START Data listing

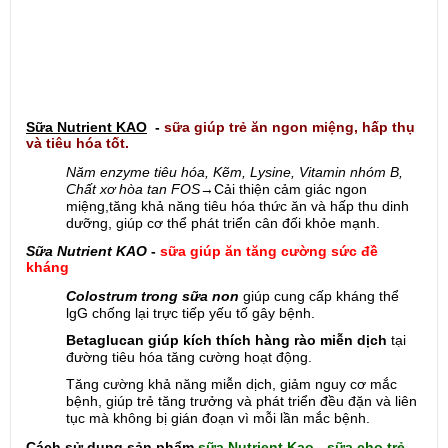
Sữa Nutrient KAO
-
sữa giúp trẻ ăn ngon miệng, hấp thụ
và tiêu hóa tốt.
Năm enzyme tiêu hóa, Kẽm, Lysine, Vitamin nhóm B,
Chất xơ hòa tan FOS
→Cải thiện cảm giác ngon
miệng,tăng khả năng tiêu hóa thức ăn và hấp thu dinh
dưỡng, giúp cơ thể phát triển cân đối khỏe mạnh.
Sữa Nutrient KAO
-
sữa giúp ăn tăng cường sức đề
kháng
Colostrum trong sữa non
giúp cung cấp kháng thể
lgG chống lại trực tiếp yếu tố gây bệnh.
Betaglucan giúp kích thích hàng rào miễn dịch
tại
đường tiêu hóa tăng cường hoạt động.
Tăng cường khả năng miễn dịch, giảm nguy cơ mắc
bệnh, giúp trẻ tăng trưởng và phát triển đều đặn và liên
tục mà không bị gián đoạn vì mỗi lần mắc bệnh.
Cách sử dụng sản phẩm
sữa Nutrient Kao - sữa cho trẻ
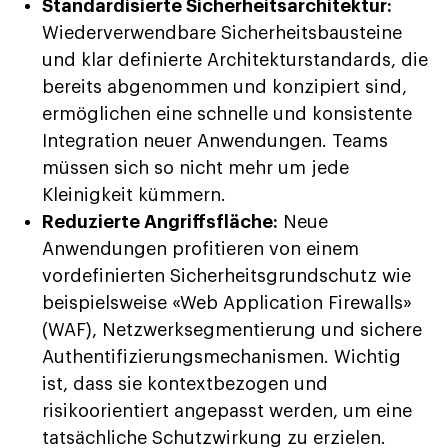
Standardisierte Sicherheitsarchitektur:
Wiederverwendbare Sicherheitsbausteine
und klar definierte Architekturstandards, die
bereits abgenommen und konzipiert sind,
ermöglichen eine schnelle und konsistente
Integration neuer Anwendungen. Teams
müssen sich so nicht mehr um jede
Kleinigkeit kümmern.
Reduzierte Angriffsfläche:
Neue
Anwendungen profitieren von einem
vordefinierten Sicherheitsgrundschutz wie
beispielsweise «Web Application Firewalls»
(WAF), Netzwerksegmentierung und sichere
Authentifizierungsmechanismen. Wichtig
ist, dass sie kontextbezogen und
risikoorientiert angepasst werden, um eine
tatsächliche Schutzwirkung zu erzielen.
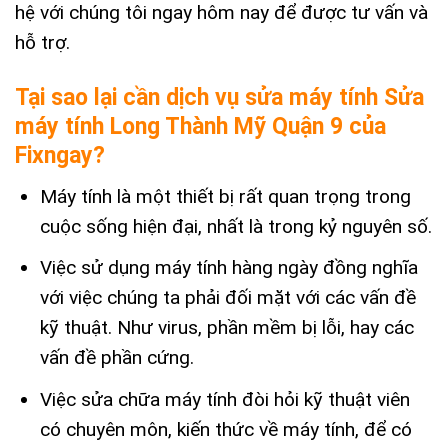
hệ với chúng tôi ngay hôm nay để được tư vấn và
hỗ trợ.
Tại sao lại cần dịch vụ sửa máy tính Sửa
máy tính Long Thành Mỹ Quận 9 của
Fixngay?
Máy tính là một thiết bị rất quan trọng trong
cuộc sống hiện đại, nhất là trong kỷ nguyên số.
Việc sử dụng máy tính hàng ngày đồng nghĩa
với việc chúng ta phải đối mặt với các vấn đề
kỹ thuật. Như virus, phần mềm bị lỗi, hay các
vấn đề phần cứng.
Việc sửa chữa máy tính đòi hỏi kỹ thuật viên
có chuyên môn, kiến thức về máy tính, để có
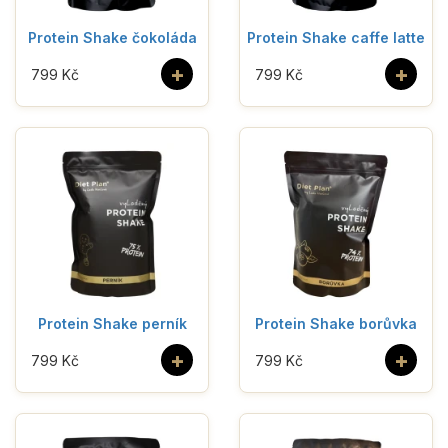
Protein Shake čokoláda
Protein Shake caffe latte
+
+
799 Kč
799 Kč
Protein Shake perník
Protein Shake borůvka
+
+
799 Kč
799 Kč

END Data listing
START Data listing

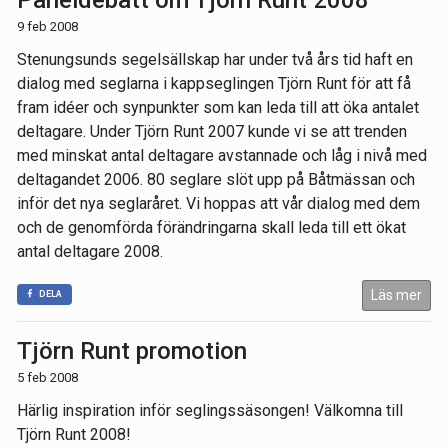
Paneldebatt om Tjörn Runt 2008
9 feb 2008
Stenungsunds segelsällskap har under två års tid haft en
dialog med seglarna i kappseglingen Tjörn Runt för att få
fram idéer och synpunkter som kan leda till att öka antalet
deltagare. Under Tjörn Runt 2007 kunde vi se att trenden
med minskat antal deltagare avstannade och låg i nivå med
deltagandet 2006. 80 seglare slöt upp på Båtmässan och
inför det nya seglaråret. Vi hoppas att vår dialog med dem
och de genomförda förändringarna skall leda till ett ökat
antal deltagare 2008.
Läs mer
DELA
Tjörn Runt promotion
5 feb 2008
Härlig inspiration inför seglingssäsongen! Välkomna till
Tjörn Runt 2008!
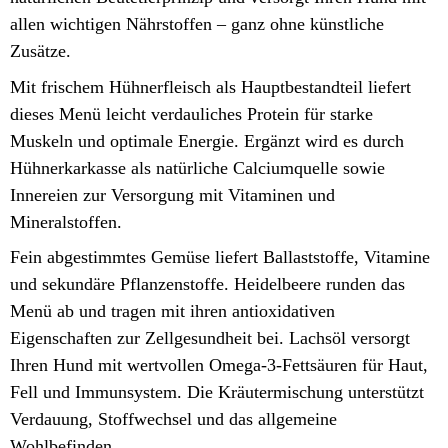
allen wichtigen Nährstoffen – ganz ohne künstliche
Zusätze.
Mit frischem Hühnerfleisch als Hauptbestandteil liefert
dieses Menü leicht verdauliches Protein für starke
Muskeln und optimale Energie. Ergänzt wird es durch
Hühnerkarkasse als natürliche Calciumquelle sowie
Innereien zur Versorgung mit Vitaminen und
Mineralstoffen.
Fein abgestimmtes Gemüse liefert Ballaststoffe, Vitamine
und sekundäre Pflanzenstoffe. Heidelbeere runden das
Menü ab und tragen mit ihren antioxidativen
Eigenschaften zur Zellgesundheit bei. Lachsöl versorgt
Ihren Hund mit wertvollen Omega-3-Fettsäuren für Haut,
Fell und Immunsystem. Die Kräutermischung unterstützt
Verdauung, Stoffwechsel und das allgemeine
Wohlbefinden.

END Data listing

What is being asked: Among the lines of the data above, count those holding "dụng" and state only the number.

Worked solution: 2